Hanukkah was always a pretty low key event in our house.  We ate latkes—potato pancakes—and the kids played poker and dreidels and other games of chance.  And of course we lit the candles each night and sang the Maoz Tzur.

Now, with the kids grown and gone and the grandchildren far away to the south, it’s even lower key.  We still do the candles but the heart-valve clogging latkes are limited to the first night only.  Ours is the only Jewish household for literally hundreds of kilometers.

Christmas came early this year also—the first and only time we had a Christmas tree in the house.  I’d been asked to write something special for the Christmas issue of Labrador Life, and I decided to write about Labrador Christmas trees.

In Labrador, a Christmas tree can be a community party for children (a tradition founded by the Grenfell mission), a tiny Advent tree given to the midwife or granny who birthed you (a custom inherited from the Moravian missionaries), or a conventional tree with decorations such as you find anywhere in Canada.

However, take a closer look at the “conventional” Christmas trees around here and you will see that the decorations are often a bit unusual.  For example, the tree might be decorated with partridge wings and crops, the spiral metal strips from bully-beef cans, or glittering brass bullet casings.  

Christmas tree traditions came early to Labrador with the German Moravians, so lots of Inuit have antique glass “bubbles” on their trees, but they supplemented these with anything they could find that glittered or gleamed.  Flowers or stars fashioned from birch bark, little paddles or snow shovels carved of wood, tiny caribou boots and mittens, little knitted parkas and socks, all show up among the led lights and tinsel.

I gathered fox-fur tags and clothes peg dolls, and all sorts of bits and pieces from friends to illustrate my story, and then I had to find a tree to put them on.  My friend Tshaukuesh was going out to check her rabbit snares, so I asked her to bring me back a tree as well as the front feet of the rabbits. 

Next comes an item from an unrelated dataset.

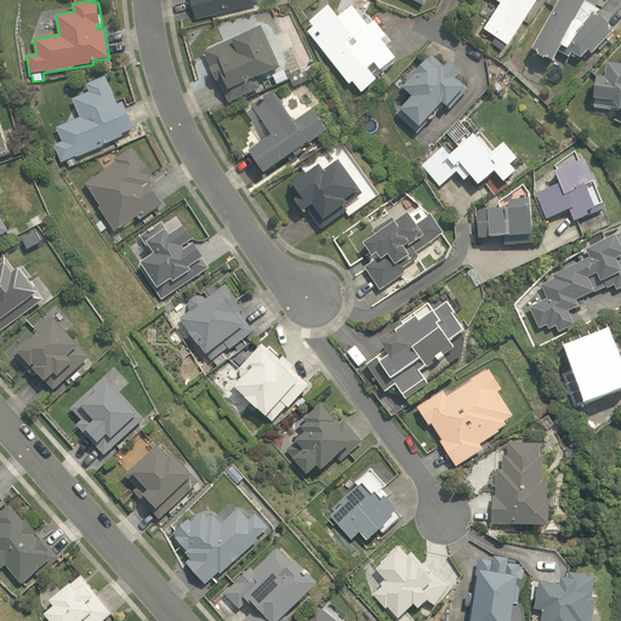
[(192,0),(197,17),(258,3),(257,0),(192,0)]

I think the original Charlie Brown Christmas tree must have come from Labrador because that’s what all the trees look like here.  The tree she brought me was tall and spindly, but it was healthy and symmetrical so I stuck it in a pot and got her grandsons Mason and Kinikuen to help me put the decorations on.

I have to confess, I was uncomfortable having a Christmas tree in my house, even as part of a writing assignment, so once I had the photos taken and the kids out the door, the tree came down.  Tshaukuesh was a bit disappointed when she came back later that night to find the tree gone, because she doesn’t really understand that I’m not a Christian, but there are a lot of things we don’t understand about each other so she didn’t say too much.

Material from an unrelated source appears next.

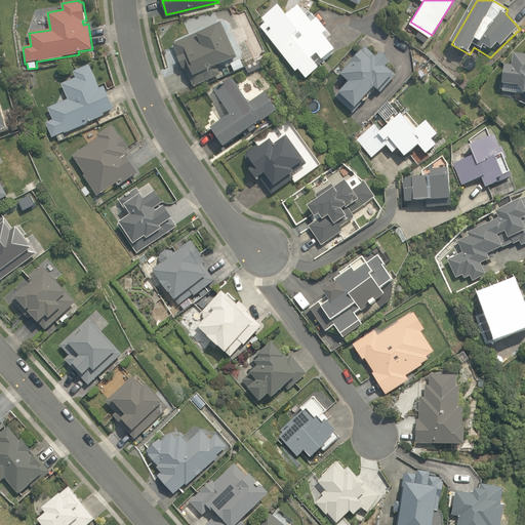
[(307,75),(316,68),(310,59),(318,53),(322,58),(332,50),(326,41),(331,37),(326,29),(323,31),(317,24),(313,27),(298,8),(285,18),(278,9),(266,18),(270,24),(264,29),(271,39),(274,37),(284,51),(286,50),(290,55),(288,57),(296,69),(299,66),(307,75)]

How will we spend Christmas day?  Alone, probably, though not lonely.  We’ll sleep in if we can, take a long walk or even two walks with a nap in between, maybe have a particularly nice meal in the evening and watch a video.  Christmas day always feels a bit strange, not as if we are missing something but as if we are waiting for something that never happens.  Come to think of it, I suppose we are.

••••


Robin McGrath is a writer and printmaker living in Goose Bay, Labrador.  Her most recent books include a novel The Winterhouse, a poetry collection Covenant of Salt, and the children’s book The Birchy Maid.  She is a book review columnist for the St. John’s Telegram and a social commentator for the Northeast Avalon Times, as well as a feature writer for Labrador Life magazine.  She is a member of the Writers’ Union of Canada and the Writers’ Alliance of Newfoundland and Labrador.